### WHAT IS BEING ASKED
In the mailing-list message below, condense the paragraph beginning "My understanding of kfifo" into a short list that keeps its main facts.

### EXCERPT
Re: Mutex free Pipes

Mateusz Guzik <mjguzik@xxxxxxxxx> · Wed, 22 Jan 2025 08:04:47 +0100

On Wed, Jan 22, 2025 at 3:27 AM Nick Renner <nr2185@xxxxxxx> wrote:
>
> On Tue, Jan 21, 2025 at 3:34 AM Mateusz Guzik <mjguzik@xxxxxxxxx> wrote:
> > Most of the time when something was done it is either because it's a bad
> > idea or (more likely) nobody sat down to do it.
> Ok thanks for this. Realistically seeing if theres a real answer here
> was the main hope of my post, but I'm assuming you're probably correct
> here.
>

Whether things work out or not I definitely encourage you to keep digging.

Worst case scenario you had some fun, best case you made pipes on Linux faster.

> My understanding of kfifo is that read and write operations have to be
> locked at their respective end when there is more than one reader or
> writer, but the data structure doesn't have to be globally locked.
> This could be accomplished with spinlocks for both ends similar to use
> in kfifo_in_spinlocked etc. Pipes already keep track of the number of
> readers or writers, and could use the non-spinlocked path in SPSC
> situations. My assumption is that a majority of pipe usage is in SPSC
> situations so allowing for this much faster version seems desirable.
>

I was under the mistaken assumption you were looking to make this
fully lockless (because of "mutex free") and then I made a poor job
commenting.

So let me try to straighten this out.

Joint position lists

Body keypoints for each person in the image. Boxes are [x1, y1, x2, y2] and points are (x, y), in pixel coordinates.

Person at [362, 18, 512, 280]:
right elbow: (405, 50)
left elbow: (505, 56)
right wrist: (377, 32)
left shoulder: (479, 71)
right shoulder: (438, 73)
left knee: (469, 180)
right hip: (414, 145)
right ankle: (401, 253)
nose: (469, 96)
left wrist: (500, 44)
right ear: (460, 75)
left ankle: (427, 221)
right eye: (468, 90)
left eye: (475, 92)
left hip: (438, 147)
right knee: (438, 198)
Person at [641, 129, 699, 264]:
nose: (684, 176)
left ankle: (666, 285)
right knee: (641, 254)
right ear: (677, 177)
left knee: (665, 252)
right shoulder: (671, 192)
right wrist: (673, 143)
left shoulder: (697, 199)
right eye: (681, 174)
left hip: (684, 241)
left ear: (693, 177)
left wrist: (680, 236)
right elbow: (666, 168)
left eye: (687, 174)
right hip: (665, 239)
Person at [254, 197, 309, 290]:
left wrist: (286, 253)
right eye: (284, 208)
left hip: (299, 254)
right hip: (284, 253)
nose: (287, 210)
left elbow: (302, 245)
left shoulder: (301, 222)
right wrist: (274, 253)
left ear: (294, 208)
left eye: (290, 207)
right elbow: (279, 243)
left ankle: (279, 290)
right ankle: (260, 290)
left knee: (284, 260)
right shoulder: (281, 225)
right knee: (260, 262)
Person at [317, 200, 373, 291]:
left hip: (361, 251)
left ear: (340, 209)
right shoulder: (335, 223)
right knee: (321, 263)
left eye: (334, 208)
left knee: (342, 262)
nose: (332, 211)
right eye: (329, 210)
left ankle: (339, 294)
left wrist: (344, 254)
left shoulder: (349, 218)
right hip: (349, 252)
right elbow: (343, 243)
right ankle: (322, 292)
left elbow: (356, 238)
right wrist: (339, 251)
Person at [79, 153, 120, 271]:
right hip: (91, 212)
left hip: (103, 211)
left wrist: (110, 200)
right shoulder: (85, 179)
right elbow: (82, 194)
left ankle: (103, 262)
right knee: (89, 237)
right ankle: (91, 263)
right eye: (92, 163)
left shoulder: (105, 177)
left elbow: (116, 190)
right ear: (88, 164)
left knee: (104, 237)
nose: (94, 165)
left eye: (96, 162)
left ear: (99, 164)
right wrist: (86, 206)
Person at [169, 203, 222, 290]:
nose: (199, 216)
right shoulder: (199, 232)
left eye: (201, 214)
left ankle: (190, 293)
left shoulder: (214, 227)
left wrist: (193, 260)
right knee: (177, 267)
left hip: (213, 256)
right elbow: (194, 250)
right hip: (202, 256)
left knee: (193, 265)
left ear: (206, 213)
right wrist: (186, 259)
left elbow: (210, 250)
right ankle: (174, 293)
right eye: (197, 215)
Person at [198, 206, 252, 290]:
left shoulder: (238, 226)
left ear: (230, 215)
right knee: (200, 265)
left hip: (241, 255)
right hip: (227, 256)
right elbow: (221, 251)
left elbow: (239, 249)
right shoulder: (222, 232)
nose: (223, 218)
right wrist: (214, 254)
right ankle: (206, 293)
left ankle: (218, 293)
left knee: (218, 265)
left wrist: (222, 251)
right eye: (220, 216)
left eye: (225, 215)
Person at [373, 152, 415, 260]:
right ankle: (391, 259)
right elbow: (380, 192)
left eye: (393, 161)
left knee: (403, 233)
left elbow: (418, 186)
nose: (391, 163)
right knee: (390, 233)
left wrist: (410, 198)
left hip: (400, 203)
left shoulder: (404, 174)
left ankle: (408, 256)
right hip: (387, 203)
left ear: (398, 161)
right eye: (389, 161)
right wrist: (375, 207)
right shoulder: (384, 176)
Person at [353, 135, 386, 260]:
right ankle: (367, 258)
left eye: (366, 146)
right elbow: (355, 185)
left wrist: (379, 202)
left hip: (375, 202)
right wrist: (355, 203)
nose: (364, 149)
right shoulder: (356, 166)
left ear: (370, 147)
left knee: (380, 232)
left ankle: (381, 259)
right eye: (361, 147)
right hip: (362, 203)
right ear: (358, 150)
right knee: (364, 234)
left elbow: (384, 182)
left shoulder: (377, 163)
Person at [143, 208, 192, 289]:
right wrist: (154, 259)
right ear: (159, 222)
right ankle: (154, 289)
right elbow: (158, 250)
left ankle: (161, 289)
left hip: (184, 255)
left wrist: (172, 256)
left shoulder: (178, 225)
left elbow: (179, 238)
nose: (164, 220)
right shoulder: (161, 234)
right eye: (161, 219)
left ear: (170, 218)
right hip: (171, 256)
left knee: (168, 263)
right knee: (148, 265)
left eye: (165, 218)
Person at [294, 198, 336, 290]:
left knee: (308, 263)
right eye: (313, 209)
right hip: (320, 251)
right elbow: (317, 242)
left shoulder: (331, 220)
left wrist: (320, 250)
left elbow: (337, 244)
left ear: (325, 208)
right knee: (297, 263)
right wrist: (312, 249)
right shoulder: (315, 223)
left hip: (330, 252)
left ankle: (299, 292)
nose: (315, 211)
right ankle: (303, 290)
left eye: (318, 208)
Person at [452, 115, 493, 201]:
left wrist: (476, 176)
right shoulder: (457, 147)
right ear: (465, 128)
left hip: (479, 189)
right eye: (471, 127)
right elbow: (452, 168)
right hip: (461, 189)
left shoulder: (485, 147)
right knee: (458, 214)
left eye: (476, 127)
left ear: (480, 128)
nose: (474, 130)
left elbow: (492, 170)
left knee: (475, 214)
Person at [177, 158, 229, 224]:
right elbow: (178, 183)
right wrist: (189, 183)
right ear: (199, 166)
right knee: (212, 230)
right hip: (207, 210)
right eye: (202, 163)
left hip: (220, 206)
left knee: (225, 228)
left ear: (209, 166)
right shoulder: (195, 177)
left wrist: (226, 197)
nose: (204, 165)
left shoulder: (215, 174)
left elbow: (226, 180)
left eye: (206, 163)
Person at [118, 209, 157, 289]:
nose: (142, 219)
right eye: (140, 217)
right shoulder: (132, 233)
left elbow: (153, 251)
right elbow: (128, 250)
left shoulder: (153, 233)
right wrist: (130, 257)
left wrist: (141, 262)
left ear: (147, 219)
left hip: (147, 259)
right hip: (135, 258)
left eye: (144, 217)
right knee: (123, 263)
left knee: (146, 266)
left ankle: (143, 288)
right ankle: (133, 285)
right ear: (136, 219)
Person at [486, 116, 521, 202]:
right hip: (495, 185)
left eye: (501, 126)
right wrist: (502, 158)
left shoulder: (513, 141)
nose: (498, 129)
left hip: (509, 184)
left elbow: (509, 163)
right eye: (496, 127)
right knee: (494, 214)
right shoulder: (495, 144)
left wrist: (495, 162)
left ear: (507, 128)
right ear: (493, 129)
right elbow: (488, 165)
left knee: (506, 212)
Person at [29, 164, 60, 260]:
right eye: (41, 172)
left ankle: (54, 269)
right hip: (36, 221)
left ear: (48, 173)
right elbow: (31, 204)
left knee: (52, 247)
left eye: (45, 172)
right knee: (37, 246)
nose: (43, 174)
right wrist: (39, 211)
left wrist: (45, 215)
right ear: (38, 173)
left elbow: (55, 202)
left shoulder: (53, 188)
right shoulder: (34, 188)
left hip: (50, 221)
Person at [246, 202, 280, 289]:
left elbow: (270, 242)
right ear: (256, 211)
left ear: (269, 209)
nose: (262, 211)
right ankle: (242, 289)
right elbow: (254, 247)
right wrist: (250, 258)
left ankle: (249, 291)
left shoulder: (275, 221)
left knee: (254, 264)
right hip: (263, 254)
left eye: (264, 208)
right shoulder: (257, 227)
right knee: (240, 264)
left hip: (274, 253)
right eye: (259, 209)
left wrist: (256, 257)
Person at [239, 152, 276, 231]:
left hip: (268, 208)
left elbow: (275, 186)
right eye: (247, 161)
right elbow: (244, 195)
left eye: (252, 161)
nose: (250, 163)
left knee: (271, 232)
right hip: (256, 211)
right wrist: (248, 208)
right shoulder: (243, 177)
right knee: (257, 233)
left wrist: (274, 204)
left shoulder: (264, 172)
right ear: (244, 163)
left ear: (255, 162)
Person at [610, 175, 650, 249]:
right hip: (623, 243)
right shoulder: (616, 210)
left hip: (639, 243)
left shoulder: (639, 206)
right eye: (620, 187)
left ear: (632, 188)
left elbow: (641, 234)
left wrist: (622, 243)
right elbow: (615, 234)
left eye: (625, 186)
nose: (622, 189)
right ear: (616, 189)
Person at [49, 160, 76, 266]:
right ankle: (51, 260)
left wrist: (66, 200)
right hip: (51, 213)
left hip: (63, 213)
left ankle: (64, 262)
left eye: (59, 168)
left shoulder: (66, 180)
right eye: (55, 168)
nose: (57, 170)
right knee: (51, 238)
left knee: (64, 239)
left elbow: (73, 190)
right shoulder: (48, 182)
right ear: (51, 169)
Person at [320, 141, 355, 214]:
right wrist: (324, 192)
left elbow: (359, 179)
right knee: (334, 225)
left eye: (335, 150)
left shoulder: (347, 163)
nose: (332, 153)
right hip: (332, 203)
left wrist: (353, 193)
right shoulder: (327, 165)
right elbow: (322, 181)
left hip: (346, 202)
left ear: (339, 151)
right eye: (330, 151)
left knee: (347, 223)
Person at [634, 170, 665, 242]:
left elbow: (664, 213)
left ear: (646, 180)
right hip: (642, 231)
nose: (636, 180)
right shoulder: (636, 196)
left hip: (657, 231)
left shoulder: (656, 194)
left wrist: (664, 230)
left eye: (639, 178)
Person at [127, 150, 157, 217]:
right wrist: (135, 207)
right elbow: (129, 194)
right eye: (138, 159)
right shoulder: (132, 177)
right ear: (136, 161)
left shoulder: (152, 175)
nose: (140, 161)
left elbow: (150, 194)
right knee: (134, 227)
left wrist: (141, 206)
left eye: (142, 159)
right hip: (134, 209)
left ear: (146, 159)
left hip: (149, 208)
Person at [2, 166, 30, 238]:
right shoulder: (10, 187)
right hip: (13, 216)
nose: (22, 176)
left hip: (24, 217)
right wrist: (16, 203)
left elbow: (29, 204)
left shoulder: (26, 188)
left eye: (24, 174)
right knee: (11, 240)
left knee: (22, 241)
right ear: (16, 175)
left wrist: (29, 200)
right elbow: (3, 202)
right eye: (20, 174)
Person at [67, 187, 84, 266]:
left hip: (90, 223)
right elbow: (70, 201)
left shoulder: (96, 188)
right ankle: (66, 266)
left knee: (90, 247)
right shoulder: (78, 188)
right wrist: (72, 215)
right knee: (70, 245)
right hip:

### OUTPUT FOR THIS TASK
- As the writer understands kfifo, reads and writes must be locked at their own end only when there is more than one reader or writer. The data structure does not need a global lock.
- Spinlocks on both ends could handle this, similar to their use in kfifo_in_spinlocked.
- Pipes already track the number of readers and writers, so they could use the non-spinlocked path in SPSC situations.
- The writer assumes most pipe usage is SPSC, which would make this much faster version desirable.